README
¶
What the UTF
A simple utility to help me out of my ASCII-centric shell
This program just prints out the code points of the string you feed into it. It can also show you the punycode conversion of your string and failure reasons if conversion isn't possible.
Try this
export PINATA1="piñata"
export PINATA2="piñata"
echo "$PINATA1 has $(echo -n $PINATA1 | wc -c) bytes"
echo "$PINATA2 has $(echo -n $PINATA2 | wc -c) bytes"

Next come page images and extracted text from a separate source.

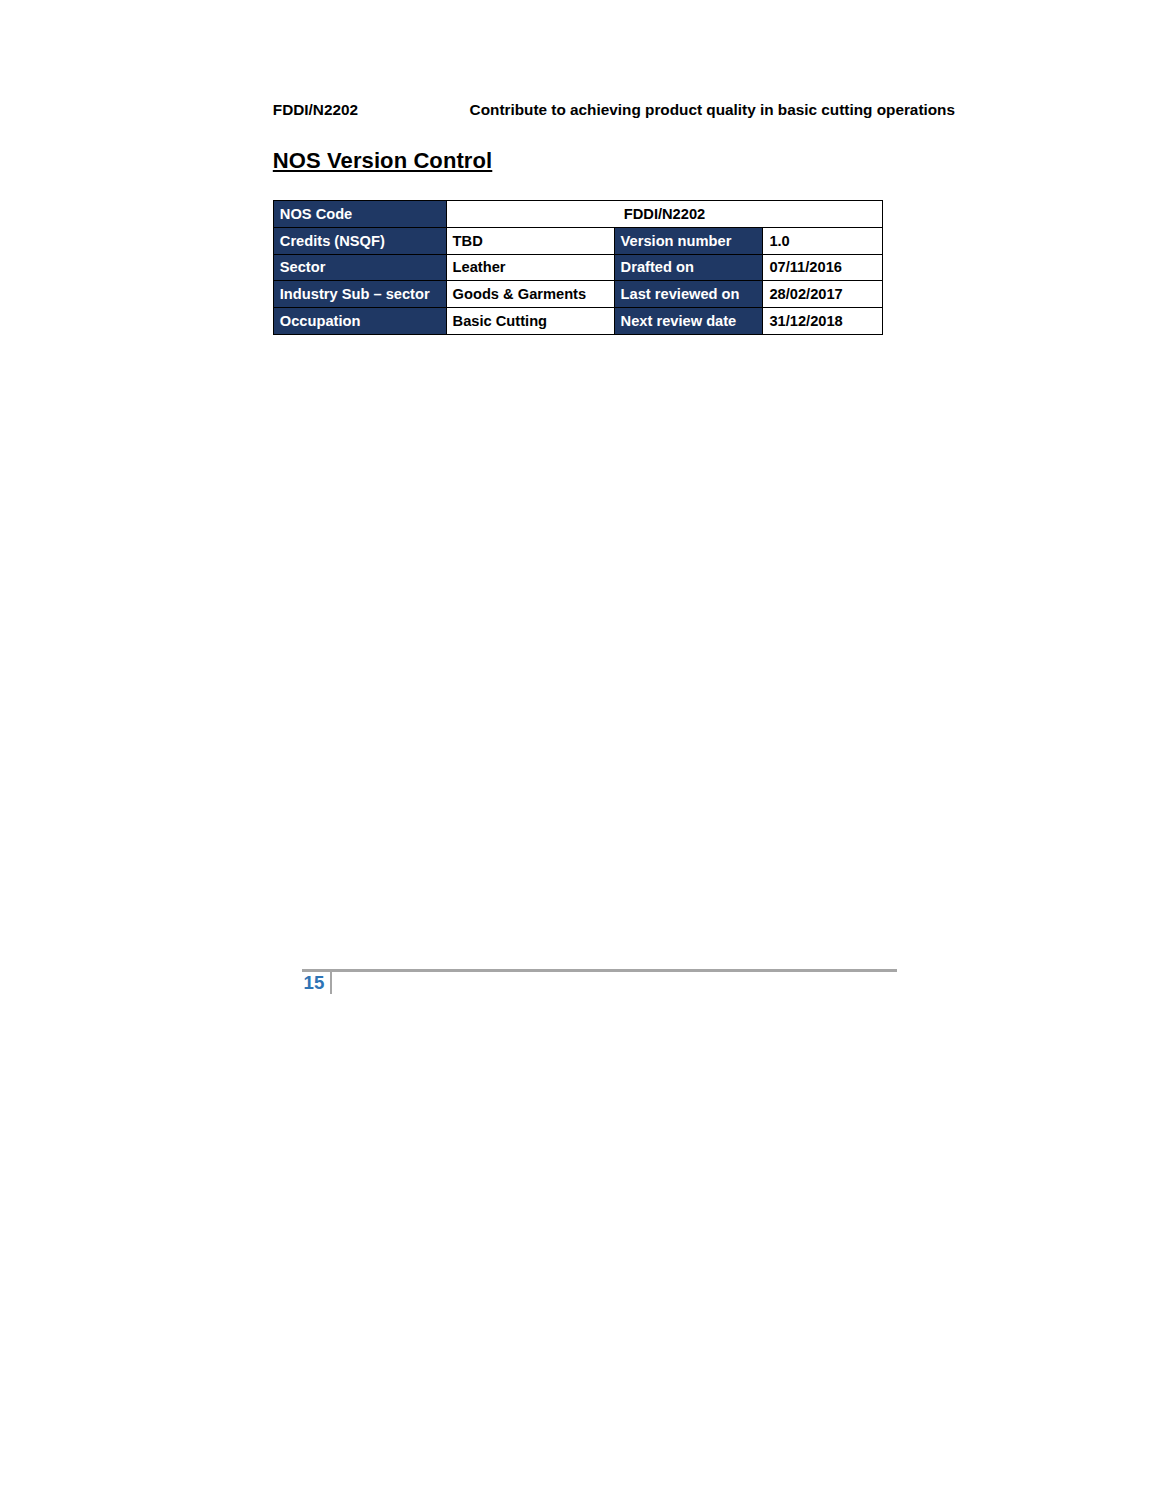FDDI/N2202 Contribute to achieving product quality in basic cutting operations
NOS Version Control
| NOS Code | FDDI/N2202 |
| Credits (NSQF) | TBD | Version number | 1.0 |
| Sector | Leather | Drafted on | 07/11/2016 |
| Industry Sub – sector | Goods & Garments | Last reviewed on | 28/02/2017 |
| Occupation | Basic Cutting | Next review date | 31/12/2018 |
15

if [[ "$PINATA1" != "$PINATA2" ]]
then
echo 'they do not match!'
fi
piñata has 8 bytes
piñata has 7 bytes
they do not match!
Huh? But they look the same!?
$ wtutf -ts $PINATA1
could not punycode-convert input
total bytes: 8
characters: 7
----------------------------------
code point | bytes (len) | conversion rules violated
p: 0x70 | 70 (1) |
i: 0x69 | 69 (1) |
n: 0x6e | 6e (1) |
◌̃: 0x0303 | cc83 (2) | CheckJoiners (RFC 5892), ValidateForRegistration (RFC 5891), ValidateLabels (RFC 5891), UseSTD3ASCIIRules (RFC 1034, 5891, UTS 46)
a: 0x61 | 61 (1) |
t: 0x74 | 74 (1) |
a: 0x61 | 61 (1) |
$ wtutf -ts $PINATA2
punycode: xn--piata-pta
total bytes: 7
characters: 6
----------------------------------
code point | bytes (len)
p: 0x70 | 70 (1) |
i: 0x69 | 69 (1) |
ñ: 0x00f1 | c3b1 (2) |
a: 0x61 | 61 (1) |
t: 0x74 | 74 (1) |
a: 0x61 | 61 (1) |
Decode punycode strings
$ wtutf -p xn--piata-pta
punycode: xn--piata-pta
utf-8: piñata
total bytes: 7
characters: 6
Care is taken to avoid echoing control characters in the output
$ wtutf -trs "$(printf '🔔bell\u07')"
could not punycode-convert input
total bytes: 9
characters: 6
unicode ranges:
Common: 2
Latin: 4
----------------------------------
code point | bytes (len) | conversion rules violated
🔔: 0x0001f514 | f09f9494 (4) |
b: 0x62 | 62 (1) |
e: 0x65 | 65 (1) |
l: 0x6c | 6c (1) |
l: 0x6c | 6c (1) |
^G: 0x07 | 07 (1) | ValidateForRegistration (RFC 5891)
Why make this?
I was interested in punycode and IDNA standards and wanted to make a simple utility to run locally to test conversion of various Unicode characters.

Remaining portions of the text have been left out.